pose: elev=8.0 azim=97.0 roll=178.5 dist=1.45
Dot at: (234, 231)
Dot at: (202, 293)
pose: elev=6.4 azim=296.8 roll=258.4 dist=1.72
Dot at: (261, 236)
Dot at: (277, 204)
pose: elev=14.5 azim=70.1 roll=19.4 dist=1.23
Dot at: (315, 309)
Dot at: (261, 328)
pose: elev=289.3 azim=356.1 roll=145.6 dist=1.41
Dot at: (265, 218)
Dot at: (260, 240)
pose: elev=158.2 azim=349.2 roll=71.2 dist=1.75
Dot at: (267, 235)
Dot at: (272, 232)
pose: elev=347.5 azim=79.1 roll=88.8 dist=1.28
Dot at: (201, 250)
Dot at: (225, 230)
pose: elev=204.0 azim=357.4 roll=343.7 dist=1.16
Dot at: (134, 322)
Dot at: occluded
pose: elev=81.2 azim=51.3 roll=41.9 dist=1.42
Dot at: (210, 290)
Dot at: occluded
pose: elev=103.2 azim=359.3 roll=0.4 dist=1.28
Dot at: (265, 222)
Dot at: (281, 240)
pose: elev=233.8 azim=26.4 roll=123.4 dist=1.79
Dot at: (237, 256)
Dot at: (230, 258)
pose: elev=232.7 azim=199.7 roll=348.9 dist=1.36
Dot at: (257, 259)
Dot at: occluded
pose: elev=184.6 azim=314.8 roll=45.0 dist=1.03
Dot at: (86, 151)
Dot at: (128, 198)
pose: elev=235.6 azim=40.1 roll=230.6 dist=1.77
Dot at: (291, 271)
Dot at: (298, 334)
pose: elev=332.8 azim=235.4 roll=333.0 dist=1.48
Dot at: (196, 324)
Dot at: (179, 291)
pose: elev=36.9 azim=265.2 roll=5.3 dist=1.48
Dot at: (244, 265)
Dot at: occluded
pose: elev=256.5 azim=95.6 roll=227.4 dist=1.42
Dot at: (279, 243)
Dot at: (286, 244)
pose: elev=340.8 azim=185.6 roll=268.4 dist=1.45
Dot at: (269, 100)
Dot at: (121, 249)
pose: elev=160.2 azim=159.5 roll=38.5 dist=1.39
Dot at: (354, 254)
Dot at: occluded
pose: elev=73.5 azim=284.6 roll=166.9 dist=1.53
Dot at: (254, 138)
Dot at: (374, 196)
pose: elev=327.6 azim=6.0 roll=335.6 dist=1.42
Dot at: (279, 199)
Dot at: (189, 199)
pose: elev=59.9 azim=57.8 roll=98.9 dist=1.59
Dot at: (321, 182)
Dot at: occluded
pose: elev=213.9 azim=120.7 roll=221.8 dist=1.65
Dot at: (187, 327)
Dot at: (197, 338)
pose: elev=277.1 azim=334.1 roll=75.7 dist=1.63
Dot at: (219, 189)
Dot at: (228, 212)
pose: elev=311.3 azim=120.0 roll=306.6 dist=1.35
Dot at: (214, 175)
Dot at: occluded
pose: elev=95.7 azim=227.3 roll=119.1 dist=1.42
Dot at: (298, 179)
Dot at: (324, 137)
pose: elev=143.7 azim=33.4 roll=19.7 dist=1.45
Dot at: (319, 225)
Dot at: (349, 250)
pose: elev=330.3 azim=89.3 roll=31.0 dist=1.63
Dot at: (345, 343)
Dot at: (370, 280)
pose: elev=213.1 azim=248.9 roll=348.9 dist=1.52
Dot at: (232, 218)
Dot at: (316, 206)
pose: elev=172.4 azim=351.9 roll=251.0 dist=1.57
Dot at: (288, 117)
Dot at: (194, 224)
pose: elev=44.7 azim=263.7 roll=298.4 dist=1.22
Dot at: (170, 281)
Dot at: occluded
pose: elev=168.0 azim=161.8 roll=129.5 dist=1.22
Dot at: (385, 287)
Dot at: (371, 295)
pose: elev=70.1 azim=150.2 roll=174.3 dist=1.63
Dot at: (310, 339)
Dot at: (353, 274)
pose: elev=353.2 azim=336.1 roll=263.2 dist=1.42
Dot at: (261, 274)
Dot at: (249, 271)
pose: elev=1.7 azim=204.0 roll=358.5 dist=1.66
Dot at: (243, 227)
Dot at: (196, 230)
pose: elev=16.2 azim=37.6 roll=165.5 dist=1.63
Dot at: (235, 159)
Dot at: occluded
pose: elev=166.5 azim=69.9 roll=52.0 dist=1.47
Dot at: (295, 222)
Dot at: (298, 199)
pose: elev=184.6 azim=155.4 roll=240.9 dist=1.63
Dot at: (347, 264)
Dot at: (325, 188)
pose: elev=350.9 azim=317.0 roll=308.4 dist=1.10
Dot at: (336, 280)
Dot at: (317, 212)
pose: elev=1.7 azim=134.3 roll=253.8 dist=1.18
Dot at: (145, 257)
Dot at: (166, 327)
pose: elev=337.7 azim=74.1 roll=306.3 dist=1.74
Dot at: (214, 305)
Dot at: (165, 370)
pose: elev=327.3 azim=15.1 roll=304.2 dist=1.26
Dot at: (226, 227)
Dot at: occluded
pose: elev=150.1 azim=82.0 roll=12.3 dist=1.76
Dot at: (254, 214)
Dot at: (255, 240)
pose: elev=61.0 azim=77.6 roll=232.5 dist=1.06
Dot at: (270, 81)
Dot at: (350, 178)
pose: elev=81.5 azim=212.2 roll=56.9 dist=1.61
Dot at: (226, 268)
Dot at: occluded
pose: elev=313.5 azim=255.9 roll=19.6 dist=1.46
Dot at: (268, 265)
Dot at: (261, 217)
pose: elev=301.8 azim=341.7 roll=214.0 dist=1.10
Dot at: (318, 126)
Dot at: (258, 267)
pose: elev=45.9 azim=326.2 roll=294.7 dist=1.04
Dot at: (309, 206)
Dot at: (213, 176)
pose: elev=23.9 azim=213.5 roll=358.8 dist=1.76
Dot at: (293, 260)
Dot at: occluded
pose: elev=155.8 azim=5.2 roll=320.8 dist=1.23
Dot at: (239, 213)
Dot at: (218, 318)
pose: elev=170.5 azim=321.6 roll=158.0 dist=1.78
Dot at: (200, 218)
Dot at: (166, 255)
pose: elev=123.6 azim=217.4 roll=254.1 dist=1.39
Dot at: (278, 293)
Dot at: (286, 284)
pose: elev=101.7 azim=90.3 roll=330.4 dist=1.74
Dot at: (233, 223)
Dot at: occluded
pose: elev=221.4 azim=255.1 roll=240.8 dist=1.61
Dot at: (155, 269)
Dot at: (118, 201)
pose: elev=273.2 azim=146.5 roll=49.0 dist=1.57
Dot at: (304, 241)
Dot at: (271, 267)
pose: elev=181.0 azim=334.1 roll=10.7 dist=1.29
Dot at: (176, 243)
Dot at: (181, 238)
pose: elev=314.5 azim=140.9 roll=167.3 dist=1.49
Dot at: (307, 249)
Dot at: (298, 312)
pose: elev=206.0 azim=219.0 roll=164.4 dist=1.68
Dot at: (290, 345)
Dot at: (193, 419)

▶ _EXERCISE GOAL_
Revise the listing from the line with "pose: elev=36.9 azim=265.2 roll=5.3 dist=1.48" up to and including the line with "Dot at: (121, 249)", changing "pose" to "camera" and leaving everything else unchanged.

▶ _SOLVED PROBLEM_
camera: elev=36.9 azim=265.2 roll=5.3 dist=1.48
Dot at: (244, 265)
Dot at: occluded
camera: elev=256.5 azim=95.6 roll=227.4 dist=1.42
Dot at: (279, 243)
Dot at: (286, 244)
camera: elev=340.8 azim=185.6 roll=268.4 dist=1.45
Dot at: (269, 100)
Dot at: (121, 249)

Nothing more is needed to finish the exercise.